Ce coup, porté tout droit, la surprit.

— Mais… mais oui, balbutia-elle, très heureuse !

— Non, ce n’est pas vrai.

Une inquiétude passa sur le froid visage de la doctoresse ; ses prunelles oscillèrent.

— Pourquoi dites-vous cela ?

— Parce que je connais les femmes. Vous en particulier, ma chère, avec votre nature, votre santé, votre équilibre, vous devez être pleine de besoins inassouvis… Dire qu’on ne voit ici pas un chat, pas une perruche à flatter, rien de ce qui trompe la sentimentalité des femmes seules, classiquement !…

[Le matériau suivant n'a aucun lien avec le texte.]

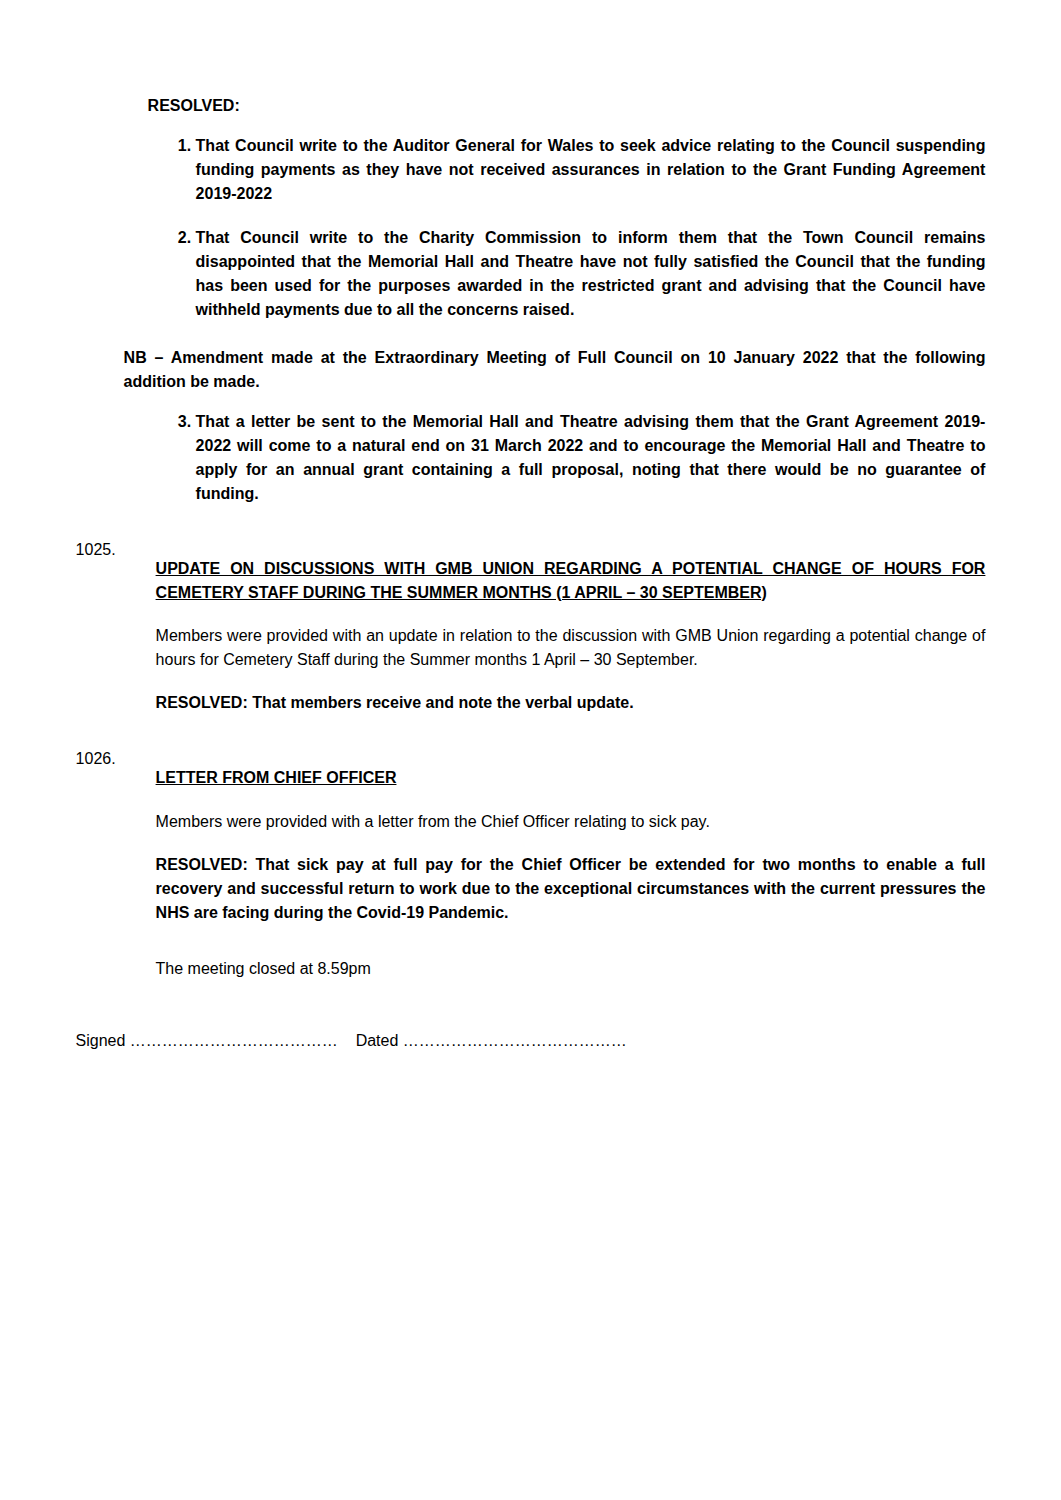RESOLVED:
That Council write to the Auditor General for Wales to seek advice relating to the Council suspending funding payments as they have not received assurances in relation to the Grant Funding Agreement 2019-2022
That Council write to the Charity Commission to inform them that the Town Council remains disappointed that the Memorial Hall and Theatre have not fully satisfied the Council that the funding has been used for the purposes awarded in the restricted grant and advising that the Council have withheld payments due to all the concerns raised.
NB – Amendment made at the Extraordinary Meeting of Full Council on 10 January 2022 that the following addition be made.
That a letter be sent to the Memorial Hall and Theatre advising them that the Grant Agreement 2019-2022 will come to a natural end on 31 March 2022 and to encourage the Memorial Hall and Theatre to apply for an annual grant containing a full proposal, noting that there would be no guarantee of funding.
1025.
Update on discussions with GMB Union regarding a potential change of hours for Cemetery Staff during the Summer months (1 April – 30 September)
Members were provided with an update in relation to the discussion with GMB Union regarding a potential change of hours for Cemetery Staff during the Summer months 1 April – 30 September.
RESOLVED: That members receive and note the verbal update.
1026.
Letter from Chief Officer
Members were provided with a letter from the Chief Officer relating to sick pay.
RESOLVED: That sick pay at full pay for the Chief Officer be extended for two months to enable a full recovery and successful return to work due to the exceptional circumstances with the current pressures the NHS are facing during the Covid-19 Pandemic.
The meeting closed at 8.59pm
Signed ………………………………… Dated ……………………………………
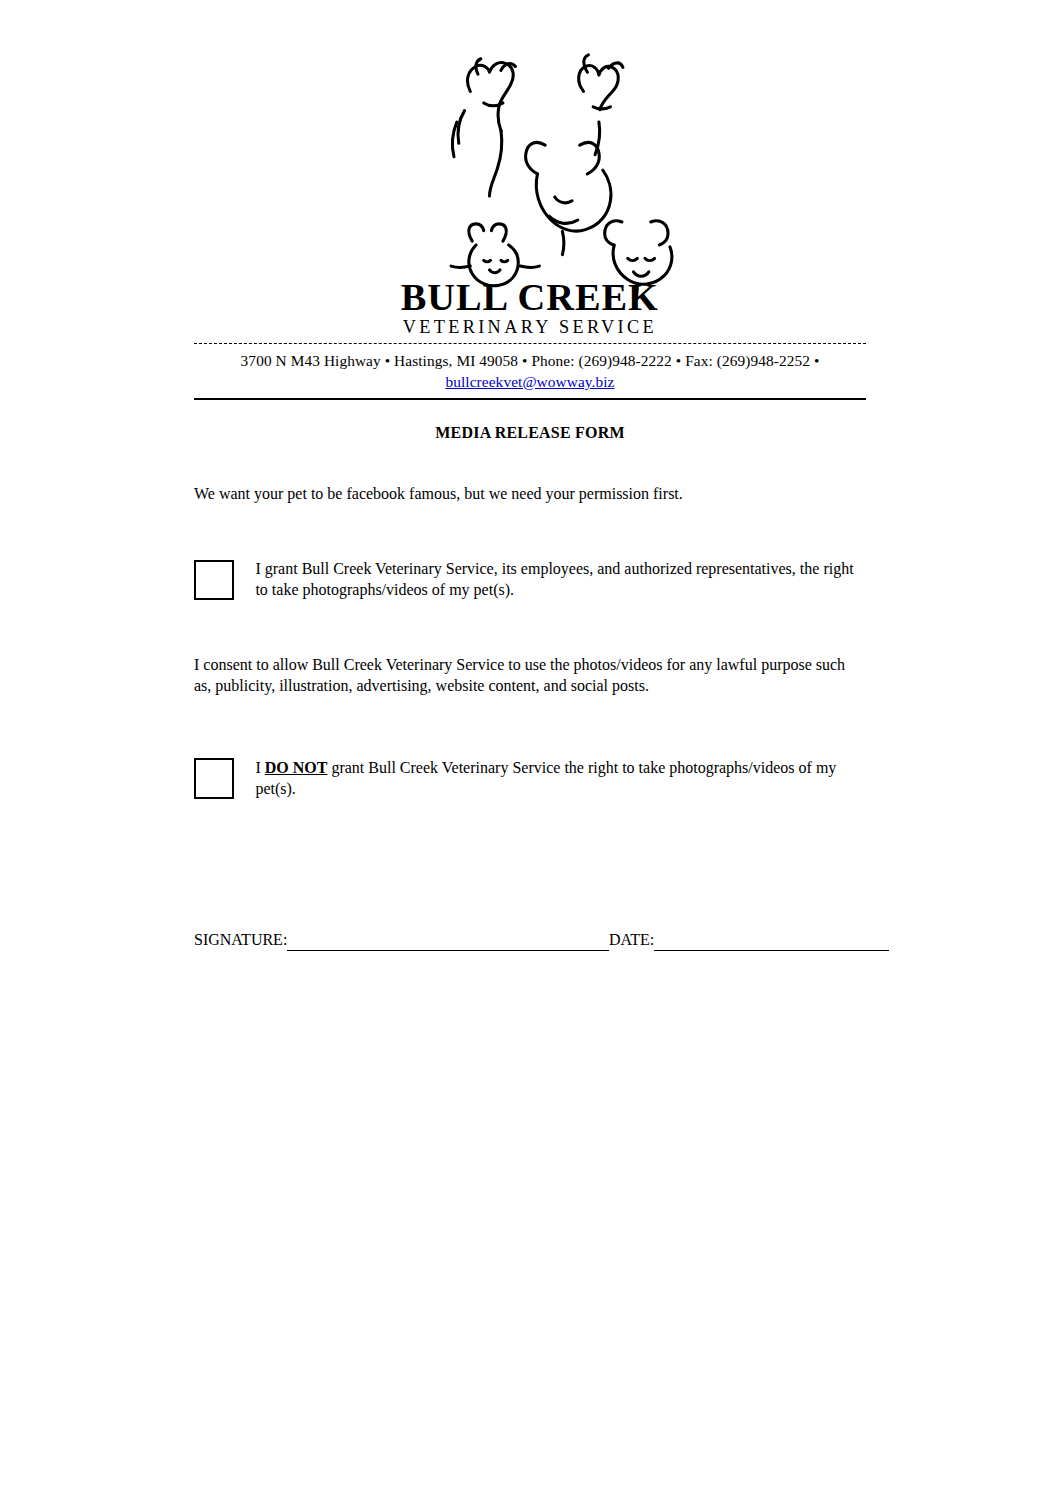Bull Creek Veterinary Service logo with cat, horse, cow, goat and dog line drawings BULL CREEK VETERINARY SERVICE
3700 N M43 Highway • Hastings, MI 49058 • Phone: (269)948-2222 • Fax: (269)948-2252 • bullcreekvet@wowway.biz
MEDIA RELEASE FORM
We want your pet to be facebook famous, but we need your permission first.
I grant Bull Creek Veterinary Service, its employees, and authorized representatives, the right to take photographs/videos of my pet(s).
I consent to allow Bull Creek Veterinary Service to use the photos/videos for any lawful purpose such as, publicity, illustration, advertising, website content, and social posts.
I DO NOT grant Bull Creek Veterinary Service the right to take photographs/videos of my pet(s).
SIGNATURE: DATE:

— J’ai mon métier, je vous l’ai dit cent fois.

— Allons donc ! votre métier ! Quand vous m’opposez cet argument, je songe à ce prince affamé qu’on voit, dans une légende, attablé devant des mets d’or massif. Vous aussi vous avez faim, comme les autres, d’une tendresse substantielle, du bonheur dans l’amour. Et vous vous êtes offert, pour vous rassasier… des tomes de pathologie !… Je suis sûr qu’il y avait des trésors dans votre cœur !

— Il y a dans mon cœur ce que j’y ai mis, dit-elle fièrement.